The vote of November 5, 1990 for incorporation was decisive: 1,749 voted yes, while 1,261 voted no, a margin of 58.1% to 41.8%. Then, on June 18, 1991, voters approved the village charter by a vote of 1,124-541 (68% yes), making Key Biscayne the 27th municipality in Dade County.

“I will never forget the enthusiasm and optimism we had for our future (when the original vote was passed),” said Sime Conroy, charter editorial board chair and former ranked tennis player. the state that was surprised one day to see President Richard Nixon – a part-time resident during his White House days – watch her serve.

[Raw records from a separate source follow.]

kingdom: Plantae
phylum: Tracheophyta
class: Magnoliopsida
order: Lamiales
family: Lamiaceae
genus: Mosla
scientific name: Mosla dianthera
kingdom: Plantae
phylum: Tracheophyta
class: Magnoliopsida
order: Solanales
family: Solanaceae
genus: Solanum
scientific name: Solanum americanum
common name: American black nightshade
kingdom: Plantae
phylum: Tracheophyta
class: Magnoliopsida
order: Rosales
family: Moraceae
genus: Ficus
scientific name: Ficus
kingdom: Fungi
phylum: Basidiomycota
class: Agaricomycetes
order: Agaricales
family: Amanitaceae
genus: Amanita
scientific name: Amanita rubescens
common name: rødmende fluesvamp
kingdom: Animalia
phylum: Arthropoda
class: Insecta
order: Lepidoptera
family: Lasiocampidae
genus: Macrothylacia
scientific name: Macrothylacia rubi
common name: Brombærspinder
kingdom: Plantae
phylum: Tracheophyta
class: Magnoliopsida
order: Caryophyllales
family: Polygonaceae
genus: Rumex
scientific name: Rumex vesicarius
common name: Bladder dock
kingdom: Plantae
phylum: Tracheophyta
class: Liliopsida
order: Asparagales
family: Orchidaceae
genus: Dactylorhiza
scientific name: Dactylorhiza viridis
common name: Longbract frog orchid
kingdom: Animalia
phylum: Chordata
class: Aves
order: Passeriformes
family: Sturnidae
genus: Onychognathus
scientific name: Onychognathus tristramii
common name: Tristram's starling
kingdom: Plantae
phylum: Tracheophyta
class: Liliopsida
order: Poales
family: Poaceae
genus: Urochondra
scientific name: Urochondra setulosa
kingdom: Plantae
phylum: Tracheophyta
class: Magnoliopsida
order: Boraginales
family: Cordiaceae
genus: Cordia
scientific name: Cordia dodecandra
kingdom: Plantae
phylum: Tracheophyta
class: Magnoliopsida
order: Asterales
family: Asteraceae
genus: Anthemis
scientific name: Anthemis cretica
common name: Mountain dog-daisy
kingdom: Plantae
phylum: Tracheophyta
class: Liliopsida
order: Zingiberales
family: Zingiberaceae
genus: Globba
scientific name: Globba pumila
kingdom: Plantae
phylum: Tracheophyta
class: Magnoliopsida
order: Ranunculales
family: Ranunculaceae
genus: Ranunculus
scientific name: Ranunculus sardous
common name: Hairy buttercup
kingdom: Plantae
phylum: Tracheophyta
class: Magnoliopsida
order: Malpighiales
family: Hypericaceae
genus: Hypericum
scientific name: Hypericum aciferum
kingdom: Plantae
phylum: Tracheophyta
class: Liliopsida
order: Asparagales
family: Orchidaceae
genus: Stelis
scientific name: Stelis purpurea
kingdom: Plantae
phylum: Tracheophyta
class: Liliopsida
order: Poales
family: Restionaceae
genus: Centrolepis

“It was exciting and the start of many other incorporations in Dade County,” she said. “It was truly a volunteer effort… we had a wonderful community spirit. In the ’80s it was a sleepy little town (and the thought of incorporating it) scared most people.

Just a year later, the eye of devastating Hurricane Andrew descended on Bill Baggs Cape Florida State Park and the island’s community spirit was certainly intact as city officials, the police chief and residents collaborated to clean up the mess left behind.

Nowadays, there is a strong quest to protect the city from flooding and erosion, not only with a recently hired resilience officer, but also a $ 100 million bond approved last November by voters to fight against predicted sea level rise as well as the effects of hurricanes.